Understand Trainer

Role of Trainer

Tensorpack follows the "define-and-run" paradigm. A training has two steps:

  1. Define: Build graph for the model. Users can call whatever tensorflow functions to setup the graph. Users may or may not use tensorpack InputSource, ModelDesc or other utilities to build the graph. The goal of this step is to define "what to run" in later training steps, and it can happen either inside or outside tensorpack trainer.

  2. Run: Train the model (the Trainer.train() method):

    1. Setup callbacks/monitors.

    2. Finalize graph, initialize session.

    3. Run the training loop.

Assumptions of Base Trainer

  • Q: What types of training can you do with tensorpack?

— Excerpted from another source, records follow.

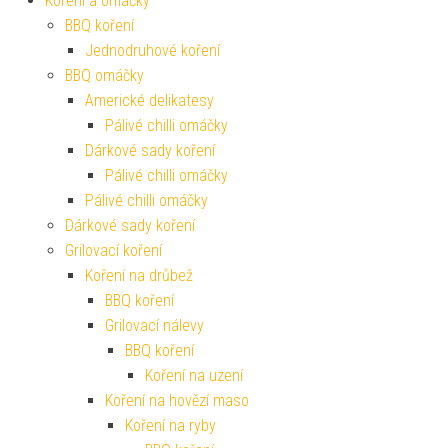
Koření a omáčky
BBQ koření
Jednodruhové koření
BBQ omáčky
Americké delikatesy
Pálivé chilli omáčky
Dárkové sady koření
Pálivé chilli omáčky
Pálivé chilli omáčky
Dárkové sady koření
Grilovací koření
Koření na drůbež
BBQ koření
Grilovací nálevy
BBQ koření
Koření na uzení
Koření na hovězí maso
Koření na ryby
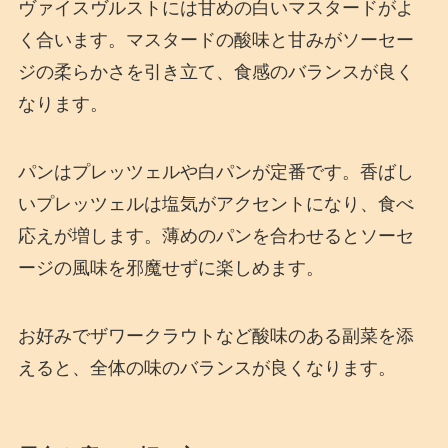
ヴァイスヴルストには甘めの白いマスタードがよ
く合います。マスタードの酸味と甘みがソーセー
ジの柔らかさを引き立て、食感のバランスが良く
なります。
パンはプレッツェルや白パンが定番です。香ばし
いプレッツェルは塩気がアクセントになり、食べ
応えが増します。薄めのパンを合わせるとソーセ
ージの風味を邪魔せずに楽しめます。
お好みでザワークラウトなど酸味のある副菜を添
えると、全体の味のバランスが良くなります。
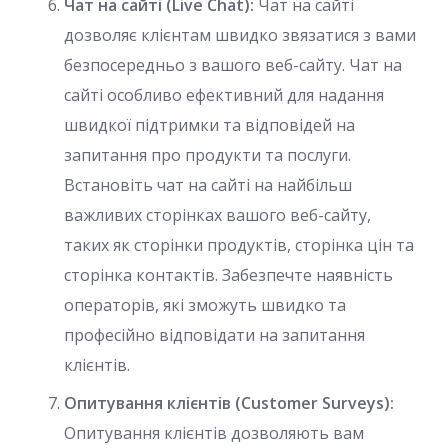
Чат на сайті (Live Chat):
Чат на сайті
дозволяє клієнтам швидко звязатися з вами
безпосередньо з вашого веб-сайту. Чат на
сайті особливо ефективний для надання
швидкої підтримки та відповідей на
запитання про продукти та послуги.
Встановіть чат на сайті на найбільш
важливих сторінках вашого веб-сайту,
таких як сторінки продуктів, сторінка цін та
сторінка контактів. Забезпечте наявність
операторів, які зможуть швидко та
професійно відповідати на запитання
клієнтів.
Опитування клієнтів (Customer Surveys):
Опитування клієнтів дозволяють вам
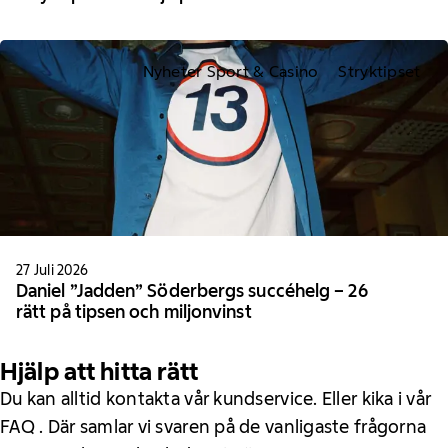
Nyheter Sport & Casino
Stryktipset
27 Juli 2026
Daniel ”Jadden” Söderbergs succéhelg – 26
rätt på tipsen och miljonvinst
Hjälp att hitta rätt
Du kan alltid kontakta vår kundservice. Eller kika i vår
FAQ . Där samlar vi svaren på de vanligaste frågorna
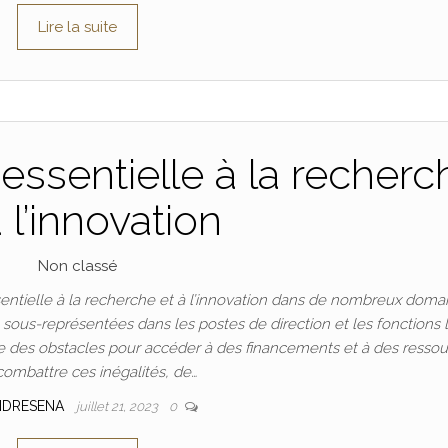
Lire la suite
essentielle à la recherc
à l’innovation
Non classé
ntielle à la recherche et à l’innovation dans de nombreux doma
t sous-représentées dans les postes de direction et les fonctions 
 des obstacles pour accéder à des financements et à des ressou
combattre ces inégalités, de…
NDRESENA
juillet 21, 2023
0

  • A: Anything that runs in a loop.

In research we do training of various kind. Tensorpack trainers avoid making assumptions on what type of training you want to do (e.g., it doesn't have to be batched, SGD-like, or have X(inputs) and y(outputs)). The only assumption is that your training follows this pattern:

for epoch_num in range(starting_epoch, max_epoch):
    for local_step in range(steps_per_epoch):
        run_step()
  1. Training is running some iterations. Tensorpack base trainer implements the logic of running the iteration. Users or derived trainers should implement what the iteration is.

  2. Trainer assumes the existence of "epoch", i.e. that the iterations run in double for-loops. But steps_per_epoch can be any number you set and it only affects the schedule of callbacks. In other words, an "epoch" in tensorpack is the default period to run callbacks (validation, summary, checkpoint, etc.).

How Existing (Single-Cost) Trainers Work

Most neural network training tasks are single-cost optimization. Tensorpack provides some trainer implementations for such tasks. These trainers will take care of step 1 (define the graph), with the following arguments:

  1. Some InputDesc, the metadata about the input.

  2. An InputSource, where the input come from. See Input Pipeline.

  3. A function which takes input tensors and returns the cost.

  4. A function which returns an optimizer.

These are documented in SingleCostTrainer.setup_graph. In practice you'll not use this method directly, but use high-level interface instead.

Write a Trainer

The existing trainers should be enough for single-tower single-cost optimization tasks. If you just want to do some extra work during training, first consider writing it as a callback, or write an issue to see if there is a better solution than creating new trainers. If your task is fundamentally different from single-cost optimization, you will need to write a trainer.

You can do customize training by either using or inheriting the base Trainer class. You will need to define two things for a new Trainer:

  1. Define the graph. Add any tensors and ops you like, either before creating the trainer or inside Trainer.__init__.

  2. What is the iteration. There are 2 ways to define the iteration:

    1. Set Trainer.train_op. This op will be run by default.

    2. Subclass Trainer and override the run_step() method. This way you can do something more than running an op.

There are several different GAN trainers for reference.